The Notice in the Federal Register serves to “address the uncertainty created by the circuit court’s decision in Catalyst.”  For clarity therefore the Agency announced that is has decided to “continue to apply its existing regulations tying orphan-drug exclusivity to the uses or indications for which the orphan drug was approved.”  Even though the Court’s reading of the “unambiguous” statute was quite clear, FDA explained that its decision is appropriate based on the Agency’s reading of the statute—notwithstanding the fact that FDA’s reading of the statute conflicts with the Eleventh Circuit.  So even though the Eleventh Circuit expressly found otherwise, FDA maintains that:

the statutory text does not unambiguously require that orphan-drug exclusivity extend to the entire disease or condition for which a drug received orphan-drug designation if the drug is only approved for some uses within that disease or condition. Further, FDA believes that its statutory interpretation embodied in its regulations best advances the Orphan Drug Act’s purposes, appropriately balancing the need to incentivize the development of drugs for rare diseases and conditions with the need to provide patient access to orphan drugs.

FDA implicitly has told the Eleventh Circuit that the Agency’s interpretation of the Orphan Drug Act trumps the Court’s.

FDA’s announcement in the Federal Register that the Agency will not apply the Eleventh Circuit’s decision beyond amifampridine essentially takes the position that the decision has no precedential value in the view of the Agency.  In other words, FDA is going to technically comply with the Eleventh Circuit decision with respect to amiframpridine but will otherwise pretend that the Eleventh Circuit’s interpretation of the Orphan Drug Exclusivity provisions never happened.  Specifically, FDA said that “the Court ordered FDA to set aside its approval of Jacobus’s drug, and FDA has set aside that approval.”  That’s all the decision called for, and that’s all the Agency intends to do—in FDA’s eyes, it’s done everything the Court asked.

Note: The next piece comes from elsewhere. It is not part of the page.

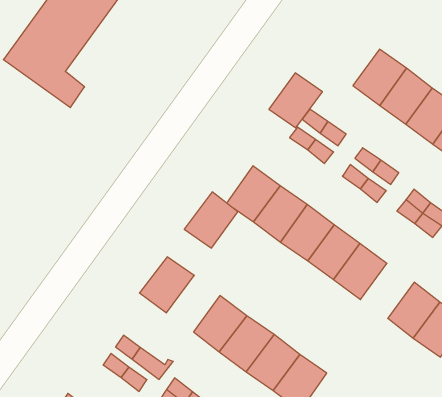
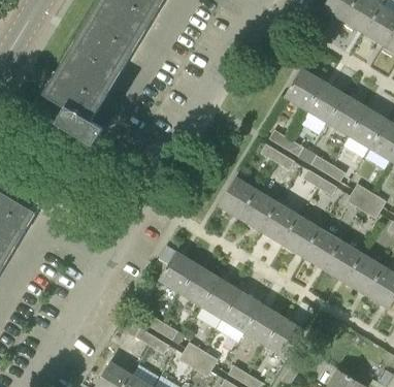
building: [269,73,322,128] -> [284,68,323,109]
building: [184,192,238,248] -> [179,263,219,305]
building: none -> [325,241,364,283]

Regardless of the merits of FDA’s position on the Orphan Drug Act provisions, it’s open defiance of the Eleventh Circuit’s interpretation of the Orphan Drug Act is certainly a bold strategy.  But of course it’s not unprecedented.  FDA did the very same thing when the D.C. Circuit held that the plain language of the exclusivity provisions of the Orphan Drug Act requires FDA to recognize Orphan Drug Exclusivity for any drug that FDA has designated and to grant marketing approval without demanding proof of clinical superiority.   There, FDA announced a “Clarification of Policy” that that decision—the Depomed decision—applied only to the drug at issue (Gralise) and that the Agency “intends to continue to apply its existing regulations . . . to require the sponsor of a designated drug that is the ‘same’ as a previously approved drug to demonstrate that its drug is ‘clinically superior’ to that drug upon approval in order for the subsequently approved drug to be eligible for orphan-drug exclusivity.”  In the same way that FDA “doubled-down” on its pre-Depomed approach, it’s doing the same here.

FDA’s Depomed “Clarification of Policy” led to additional lawsuits from Eagle and United Therapeutics challenging FDA’s demand for proof of clinical superiority, effectively requiring the Agency to relitigate the issue until Congress eventually enacted a legislative fix, and we expect the same will happen here.  Obviously, a broader scope of Orphan Drug Exclusivity is a huge boon to an orphan drug sponsor, so it stands to reason that a recipient of Orphan Drug Exclusivity would want to ensure the broadest scope possible and would fight to secure it.  FDA likely anticipates such a lawsuit too, and for that reason, is likely to continue lobbying Congress for a legislative fix.  But until then, we will sit down with some popcorn and watch the orphan drug lawsuits unfold.